◆ **Directions for this task**:
Write the next part of the figure legends on SP and lung cancer in mice, picking up after their last sentence.

◆ **Text for analysis**:
▼

SP promotes tumorigenicity of NSCLC cells in vivo (A) SP-treated H460 cells were subcutaneously injected into male BALB/C nude mice to generate xenograft animal model. On 16 days postinjection, tumors (yellow cycles) were founded in five mice injected with the cancer cells treated with SP and four (green cycles) of the five mice injected with the cancer cells treated with PBS. (B) Xenograft tumors generated from mice inoculated with SP-treated H460 cells were considerably larger than those created from mice inoculated with PBS-treated H460 cells at the end of observation (days 28) Data presented as mean ± SEM (n = 4); ∗p = 0.0008 by one-way ANOVA. The tumor volumes of mice were measured using the formula v = (length [mm]) x (width [mm]) 2 × 0.52⁶⁴. (C) Immunohistochemical staining patterns of PAFR, PI3K, AKT, NF-kB, and Ki-67 in the xenograft tumors generated from the cancer cells treated with PBS (top panel) and SP (bottom panel). Scale bar, 30 μm. Original magnification, X400. (D) PCR array was used to analyze the inflammatory cytokine gene expression in tissue specimens. The xenograft tumors created from the cancer cells treated with SP showed a higher level of pro-inflammatory cytokines (IL-4β, IL-6, IL-8, IL-11, IL-12, TNF-α, and TGF-β) compared with those generated from cancer cells treated with PBS. Expression levels of the cytokines in the xenograft tumors created from the cancer cells treated without SP treatment were designated as “1”. Data presented as mean ± SEM (n = 3); ∗p < 0.01 by one-way ANOVA.

Figure 5

SP promotes the development of tobacco smoke-induced lung cancer in animals (A) Representative micro-CT image of lungs of an NK-A/J mouse treated with SP and WEB2086 at week 14. A single lung tumor was identified (green circle). (B–D) micro-CT scan slices highlighted multiple tumors (yellow circles) in a mouse treated with SP at week 14. (B–D) show of micro-CT images of lungs from the same mouse. (E) 3D reconstruction of the lung tumor shown in (D). (F) H & E-stained section from the mouse lungs shown in (E) displayed the histological characteristics of lung adenocarcinomas (magnification, ×200).Scale bar, 50 μm. (G) NNK-mice with SP administration had a significant increase in the number of lung tumors compared with mice without SP treatment or mice treated with SP and WEB2086. Data presented as mean ± SEM (n = 3); ∗p < 0.01 by one-way ANOVA. (H) Lung tumors of NNK-mice with SP administration were larger than those of NNK-mice without SP treatment or NNK-mice treated with SP and WEB2086. Data presented as mean ± SEM (n = 3); ∗p < 0.01 by one-way ANOVA. (I) Mice treated with SP displayed a higher level of pro-inflammatory cytokines (IL-1β, IL-4, IL-6, IL-11, IL-12, 17A, IFN-γ, and TGF-β) in their serum compared with mice without SP treatment or treated with both SP and WEB2086. Expression levels of the cytokines in serum of the mice without SP treatment were designated as “1. FirePlex-96 Key Cytokines (Mouse) Immunoassay Panel was used to determine inflammatory cytokines in serum. The results are presented as the mean ± SD of three different experiments with triplicates. Data presented as mean ± SEM (n = 3); ∗p < 0.05 by one-way ANOVA. (J) Kaplan-Meier survival curves of A/J mice with NNK-induced lung tumors treated with or without SP or SP and WEB2086, ∗p < 0.05, log rank (Mantel-Cox) test.

▲

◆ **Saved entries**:
▼

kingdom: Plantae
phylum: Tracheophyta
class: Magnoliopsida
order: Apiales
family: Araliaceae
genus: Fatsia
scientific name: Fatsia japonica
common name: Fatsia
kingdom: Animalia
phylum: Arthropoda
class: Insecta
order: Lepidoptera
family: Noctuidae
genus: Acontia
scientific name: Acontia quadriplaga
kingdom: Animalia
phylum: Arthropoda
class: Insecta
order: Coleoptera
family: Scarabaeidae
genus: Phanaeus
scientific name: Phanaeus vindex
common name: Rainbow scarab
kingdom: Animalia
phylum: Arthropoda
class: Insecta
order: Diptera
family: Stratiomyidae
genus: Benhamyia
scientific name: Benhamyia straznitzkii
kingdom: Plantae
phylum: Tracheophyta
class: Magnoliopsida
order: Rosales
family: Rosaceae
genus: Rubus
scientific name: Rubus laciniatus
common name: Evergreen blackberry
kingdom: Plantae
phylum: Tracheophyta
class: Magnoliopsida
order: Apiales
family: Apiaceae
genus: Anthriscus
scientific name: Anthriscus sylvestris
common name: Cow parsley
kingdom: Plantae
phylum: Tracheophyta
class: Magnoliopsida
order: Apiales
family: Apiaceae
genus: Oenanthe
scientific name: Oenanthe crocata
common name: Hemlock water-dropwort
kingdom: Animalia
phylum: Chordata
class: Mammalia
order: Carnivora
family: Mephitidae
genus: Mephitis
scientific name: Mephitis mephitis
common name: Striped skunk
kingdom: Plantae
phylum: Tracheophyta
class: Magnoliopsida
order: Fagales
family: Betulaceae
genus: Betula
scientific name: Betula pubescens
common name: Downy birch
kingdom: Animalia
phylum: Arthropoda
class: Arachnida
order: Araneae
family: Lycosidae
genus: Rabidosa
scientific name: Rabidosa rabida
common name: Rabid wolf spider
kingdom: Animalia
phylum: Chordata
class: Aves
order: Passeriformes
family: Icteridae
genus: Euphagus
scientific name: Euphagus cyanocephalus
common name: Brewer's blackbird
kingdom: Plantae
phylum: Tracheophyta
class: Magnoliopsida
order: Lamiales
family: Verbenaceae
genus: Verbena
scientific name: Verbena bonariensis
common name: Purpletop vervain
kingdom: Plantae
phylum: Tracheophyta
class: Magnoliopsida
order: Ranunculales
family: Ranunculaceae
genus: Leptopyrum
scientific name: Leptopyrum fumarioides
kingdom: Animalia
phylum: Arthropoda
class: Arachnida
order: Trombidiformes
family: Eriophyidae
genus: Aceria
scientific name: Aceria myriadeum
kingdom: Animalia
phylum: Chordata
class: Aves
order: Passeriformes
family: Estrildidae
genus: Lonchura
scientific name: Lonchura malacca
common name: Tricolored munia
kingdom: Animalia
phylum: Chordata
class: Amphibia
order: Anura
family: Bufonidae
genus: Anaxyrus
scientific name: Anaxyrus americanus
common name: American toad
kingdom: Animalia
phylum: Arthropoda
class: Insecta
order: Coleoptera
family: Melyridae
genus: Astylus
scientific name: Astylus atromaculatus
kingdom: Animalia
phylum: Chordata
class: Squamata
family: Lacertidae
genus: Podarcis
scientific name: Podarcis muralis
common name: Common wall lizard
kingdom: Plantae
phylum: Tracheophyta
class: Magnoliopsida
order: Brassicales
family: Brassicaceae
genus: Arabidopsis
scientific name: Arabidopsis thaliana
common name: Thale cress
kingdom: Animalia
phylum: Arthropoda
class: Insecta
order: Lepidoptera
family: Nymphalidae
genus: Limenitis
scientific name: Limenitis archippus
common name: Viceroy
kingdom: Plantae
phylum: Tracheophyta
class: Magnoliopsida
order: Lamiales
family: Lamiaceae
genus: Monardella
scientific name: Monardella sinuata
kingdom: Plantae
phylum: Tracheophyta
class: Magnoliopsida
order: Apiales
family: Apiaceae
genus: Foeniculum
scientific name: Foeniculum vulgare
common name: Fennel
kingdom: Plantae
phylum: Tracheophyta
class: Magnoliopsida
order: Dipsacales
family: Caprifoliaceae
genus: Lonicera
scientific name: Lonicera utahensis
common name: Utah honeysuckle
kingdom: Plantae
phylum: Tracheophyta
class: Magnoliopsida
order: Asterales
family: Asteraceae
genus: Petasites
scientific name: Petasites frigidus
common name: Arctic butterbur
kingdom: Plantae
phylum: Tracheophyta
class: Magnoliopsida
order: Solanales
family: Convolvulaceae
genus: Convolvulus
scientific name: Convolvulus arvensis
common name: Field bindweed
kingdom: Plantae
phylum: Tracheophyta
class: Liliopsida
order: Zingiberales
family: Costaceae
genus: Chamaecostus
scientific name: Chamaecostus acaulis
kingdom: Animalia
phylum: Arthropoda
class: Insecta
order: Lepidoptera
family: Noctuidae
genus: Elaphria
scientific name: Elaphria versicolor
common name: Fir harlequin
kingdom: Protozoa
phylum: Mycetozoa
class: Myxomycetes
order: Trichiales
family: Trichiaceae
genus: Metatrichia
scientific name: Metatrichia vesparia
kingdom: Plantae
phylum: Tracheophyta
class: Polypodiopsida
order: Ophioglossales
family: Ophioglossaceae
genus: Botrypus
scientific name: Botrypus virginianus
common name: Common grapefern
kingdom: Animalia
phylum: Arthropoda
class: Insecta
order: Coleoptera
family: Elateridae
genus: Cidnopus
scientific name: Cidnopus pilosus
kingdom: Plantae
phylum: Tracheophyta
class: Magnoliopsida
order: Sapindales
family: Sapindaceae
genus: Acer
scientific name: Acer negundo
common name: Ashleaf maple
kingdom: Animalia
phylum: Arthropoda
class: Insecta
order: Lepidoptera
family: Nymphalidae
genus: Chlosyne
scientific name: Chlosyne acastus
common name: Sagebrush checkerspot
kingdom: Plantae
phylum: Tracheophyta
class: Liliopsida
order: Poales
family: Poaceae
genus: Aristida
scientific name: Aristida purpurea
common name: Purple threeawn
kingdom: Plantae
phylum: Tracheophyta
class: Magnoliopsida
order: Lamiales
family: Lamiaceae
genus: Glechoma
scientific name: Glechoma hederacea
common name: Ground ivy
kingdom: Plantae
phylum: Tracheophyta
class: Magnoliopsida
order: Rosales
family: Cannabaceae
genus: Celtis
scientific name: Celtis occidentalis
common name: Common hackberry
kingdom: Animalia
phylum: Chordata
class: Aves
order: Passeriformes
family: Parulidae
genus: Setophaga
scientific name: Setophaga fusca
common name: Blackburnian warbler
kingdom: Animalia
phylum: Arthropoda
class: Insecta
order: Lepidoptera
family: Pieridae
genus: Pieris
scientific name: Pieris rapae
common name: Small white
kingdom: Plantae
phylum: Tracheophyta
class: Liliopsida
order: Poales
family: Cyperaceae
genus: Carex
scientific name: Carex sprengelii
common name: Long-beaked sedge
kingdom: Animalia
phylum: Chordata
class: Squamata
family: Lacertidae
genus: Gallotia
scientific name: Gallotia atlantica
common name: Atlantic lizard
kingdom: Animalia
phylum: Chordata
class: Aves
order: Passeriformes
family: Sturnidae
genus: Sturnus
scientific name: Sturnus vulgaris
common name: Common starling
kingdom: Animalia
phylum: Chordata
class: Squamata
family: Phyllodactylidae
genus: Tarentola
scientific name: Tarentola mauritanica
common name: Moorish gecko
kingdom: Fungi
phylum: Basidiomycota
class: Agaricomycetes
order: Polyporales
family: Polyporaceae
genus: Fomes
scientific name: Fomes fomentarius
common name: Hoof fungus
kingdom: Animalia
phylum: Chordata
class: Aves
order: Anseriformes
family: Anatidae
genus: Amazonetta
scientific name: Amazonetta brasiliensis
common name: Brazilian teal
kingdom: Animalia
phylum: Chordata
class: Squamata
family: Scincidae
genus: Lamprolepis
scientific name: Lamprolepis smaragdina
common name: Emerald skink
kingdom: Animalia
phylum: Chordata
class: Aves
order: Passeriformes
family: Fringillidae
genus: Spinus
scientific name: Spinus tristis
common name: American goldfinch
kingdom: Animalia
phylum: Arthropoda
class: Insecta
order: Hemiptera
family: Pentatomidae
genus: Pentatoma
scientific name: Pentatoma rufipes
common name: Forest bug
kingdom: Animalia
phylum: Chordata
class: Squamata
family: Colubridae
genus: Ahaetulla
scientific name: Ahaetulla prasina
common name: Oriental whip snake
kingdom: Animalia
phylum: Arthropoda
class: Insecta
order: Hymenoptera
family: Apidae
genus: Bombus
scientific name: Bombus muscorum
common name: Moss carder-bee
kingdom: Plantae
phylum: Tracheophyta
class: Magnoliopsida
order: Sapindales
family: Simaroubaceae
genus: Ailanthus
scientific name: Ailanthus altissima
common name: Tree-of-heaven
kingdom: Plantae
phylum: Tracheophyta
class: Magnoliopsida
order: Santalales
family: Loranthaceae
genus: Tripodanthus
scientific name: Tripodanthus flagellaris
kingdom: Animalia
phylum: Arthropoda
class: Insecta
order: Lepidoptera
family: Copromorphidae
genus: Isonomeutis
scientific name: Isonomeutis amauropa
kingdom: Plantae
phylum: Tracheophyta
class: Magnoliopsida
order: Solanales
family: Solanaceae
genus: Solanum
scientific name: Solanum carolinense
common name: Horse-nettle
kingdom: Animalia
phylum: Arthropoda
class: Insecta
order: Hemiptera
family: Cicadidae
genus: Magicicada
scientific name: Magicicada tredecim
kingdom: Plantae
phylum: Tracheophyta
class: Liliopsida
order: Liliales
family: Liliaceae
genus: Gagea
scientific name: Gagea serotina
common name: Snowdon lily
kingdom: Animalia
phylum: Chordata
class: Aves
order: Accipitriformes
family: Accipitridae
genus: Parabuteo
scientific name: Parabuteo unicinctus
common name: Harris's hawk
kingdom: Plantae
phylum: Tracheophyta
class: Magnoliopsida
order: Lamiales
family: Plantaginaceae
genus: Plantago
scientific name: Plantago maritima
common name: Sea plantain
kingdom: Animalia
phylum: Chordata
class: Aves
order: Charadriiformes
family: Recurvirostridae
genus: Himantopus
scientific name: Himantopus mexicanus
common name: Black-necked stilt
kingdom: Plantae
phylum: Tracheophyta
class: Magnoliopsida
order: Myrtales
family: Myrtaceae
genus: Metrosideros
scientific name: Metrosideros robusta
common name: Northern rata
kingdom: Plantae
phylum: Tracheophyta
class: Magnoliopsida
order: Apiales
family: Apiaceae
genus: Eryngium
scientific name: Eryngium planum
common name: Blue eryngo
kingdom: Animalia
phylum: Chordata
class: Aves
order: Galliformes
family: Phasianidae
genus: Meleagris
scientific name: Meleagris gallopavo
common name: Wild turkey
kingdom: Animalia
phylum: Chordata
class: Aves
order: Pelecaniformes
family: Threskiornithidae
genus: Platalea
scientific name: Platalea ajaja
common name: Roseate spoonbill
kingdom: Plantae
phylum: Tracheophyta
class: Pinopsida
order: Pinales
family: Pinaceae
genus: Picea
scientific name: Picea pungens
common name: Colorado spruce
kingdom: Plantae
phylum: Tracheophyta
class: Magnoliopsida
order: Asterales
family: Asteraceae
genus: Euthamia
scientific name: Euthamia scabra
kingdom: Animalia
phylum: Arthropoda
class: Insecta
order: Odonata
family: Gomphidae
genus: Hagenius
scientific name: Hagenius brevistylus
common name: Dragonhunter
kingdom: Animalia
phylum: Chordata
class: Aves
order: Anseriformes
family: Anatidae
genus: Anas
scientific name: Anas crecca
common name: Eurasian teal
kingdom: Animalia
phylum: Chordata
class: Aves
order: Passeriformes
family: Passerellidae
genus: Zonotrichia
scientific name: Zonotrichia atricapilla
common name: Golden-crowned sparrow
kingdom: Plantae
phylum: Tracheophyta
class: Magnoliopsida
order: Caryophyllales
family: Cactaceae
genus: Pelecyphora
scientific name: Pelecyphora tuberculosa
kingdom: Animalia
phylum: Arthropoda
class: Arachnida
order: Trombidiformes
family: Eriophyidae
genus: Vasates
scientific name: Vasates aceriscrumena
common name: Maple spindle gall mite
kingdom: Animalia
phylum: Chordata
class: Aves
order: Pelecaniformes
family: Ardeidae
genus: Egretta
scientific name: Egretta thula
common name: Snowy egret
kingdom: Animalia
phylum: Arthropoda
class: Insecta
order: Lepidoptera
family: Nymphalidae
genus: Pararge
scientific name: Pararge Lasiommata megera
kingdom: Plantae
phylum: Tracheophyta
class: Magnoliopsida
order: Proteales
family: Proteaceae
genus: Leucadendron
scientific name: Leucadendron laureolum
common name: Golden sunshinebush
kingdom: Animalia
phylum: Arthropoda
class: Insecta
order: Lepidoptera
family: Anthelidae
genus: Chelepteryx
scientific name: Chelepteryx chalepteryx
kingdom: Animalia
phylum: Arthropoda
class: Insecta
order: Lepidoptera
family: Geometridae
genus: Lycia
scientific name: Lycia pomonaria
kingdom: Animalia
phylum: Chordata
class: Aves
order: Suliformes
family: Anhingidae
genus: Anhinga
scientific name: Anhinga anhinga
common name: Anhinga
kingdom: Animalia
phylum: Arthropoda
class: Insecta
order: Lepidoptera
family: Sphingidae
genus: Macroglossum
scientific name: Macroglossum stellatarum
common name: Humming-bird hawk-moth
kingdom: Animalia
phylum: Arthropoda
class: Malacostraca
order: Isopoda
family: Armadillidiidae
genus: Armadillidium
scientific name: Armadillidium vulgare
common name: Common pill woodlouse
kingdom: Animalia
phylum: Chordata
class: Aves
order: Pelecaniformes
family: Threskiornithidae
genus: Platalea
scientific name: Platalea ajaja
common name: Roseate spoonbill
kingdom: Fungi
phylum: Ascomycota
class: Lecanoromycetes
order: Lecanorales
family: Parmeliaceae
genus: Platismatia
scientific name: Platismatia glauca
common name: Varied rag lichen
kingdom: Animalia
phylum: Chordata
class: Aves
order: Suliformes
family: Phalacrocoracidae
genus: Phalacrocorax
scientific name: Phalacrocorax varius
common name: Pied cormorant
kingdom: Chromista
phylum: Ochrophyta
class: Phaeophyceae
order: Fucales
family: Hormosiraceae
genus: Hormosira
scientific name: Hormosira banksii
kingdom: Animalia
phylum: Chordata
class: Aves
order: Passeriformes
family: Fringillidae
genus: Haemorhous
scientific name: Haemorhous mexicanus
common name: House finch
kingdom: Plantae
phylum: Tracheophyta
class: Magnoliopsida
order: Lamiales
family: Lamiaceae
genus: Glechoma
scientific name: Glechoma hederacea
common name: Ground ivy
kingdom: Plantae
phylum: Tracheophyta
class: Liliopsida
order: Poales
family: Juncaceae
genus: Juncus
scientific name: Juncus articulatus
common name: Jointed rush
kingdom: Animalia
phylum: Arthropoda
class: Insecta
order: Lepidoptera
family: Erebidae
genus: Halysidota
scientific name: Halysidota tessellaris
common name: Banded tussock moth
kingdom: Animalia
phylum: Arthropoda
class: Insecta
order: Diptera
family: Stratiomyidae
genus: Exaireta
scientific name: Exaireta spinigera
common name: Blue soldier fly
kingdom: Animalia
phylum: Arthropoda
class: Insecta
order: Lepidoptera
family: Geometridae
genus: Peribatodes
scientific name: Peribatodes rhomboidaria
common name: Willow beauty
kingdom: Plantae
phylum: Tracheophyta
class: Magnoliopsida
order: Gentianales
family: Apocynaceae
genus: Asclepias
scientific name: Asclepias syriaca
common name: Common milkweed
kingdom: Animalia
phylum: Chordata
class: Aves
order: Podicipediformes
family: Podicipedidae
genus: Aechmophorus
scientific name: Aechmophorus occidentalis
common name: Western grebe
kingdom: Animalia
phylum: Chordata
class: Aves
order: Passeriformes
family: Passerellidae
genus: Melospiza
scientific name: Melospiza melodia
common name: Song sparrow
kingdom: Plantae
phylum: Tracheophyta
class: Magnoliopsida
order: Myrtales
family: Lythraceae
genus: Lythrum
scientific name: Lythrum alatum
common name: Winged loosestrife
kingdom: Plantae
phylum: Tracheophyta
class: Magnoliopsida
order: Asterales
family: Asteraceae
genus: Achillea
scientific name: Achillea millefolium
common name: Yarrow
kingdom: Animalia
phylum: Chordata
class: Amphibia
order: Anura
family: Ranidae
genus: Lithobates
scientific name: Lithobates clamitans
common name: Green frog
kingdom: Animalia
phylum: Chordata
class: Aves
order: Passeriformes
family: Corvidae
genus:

▲

◆ **Answer to this exercise**:
Figure 6

SP is overrepresented in lung tumor tissues, associated with PAFR expression, and inversely correlated with disease-specific survival of the patients with NSCLC (A) SP was overabundant in lung tumor tissues compared with the corresponding noncancerous lung specimens Data presented as mean ± SEM; ∗p = 0.001 by one-way ANOVA. Amount of SP was determined by ddPCR and represented by copies of DNA/μL PCR reaction per sample. (B) A higher expression level of PAFR was found in lung tumor tissues compared with the corresponding noncancerous lung specimens. Data presented as mean ± SEM; ∗p = 0.006 by one-way ANOVA. Expression level of PAFR was determined by ddPCR and represented by copies of RNA/μL PCR reaction per sample. (C) The amount of SP was positively associated with PAFR expression in cancer tissues (n = 138, p = 0.001 by 2-tailed nonparametric Spearman correlation). (D) Kaplan-Meier survival curve for 86 clinical specimens showed overabundance of SP was associated with poor disease-specific survival in lung cancer patients (log rank (Mantel-Cox) test). p = 0.032.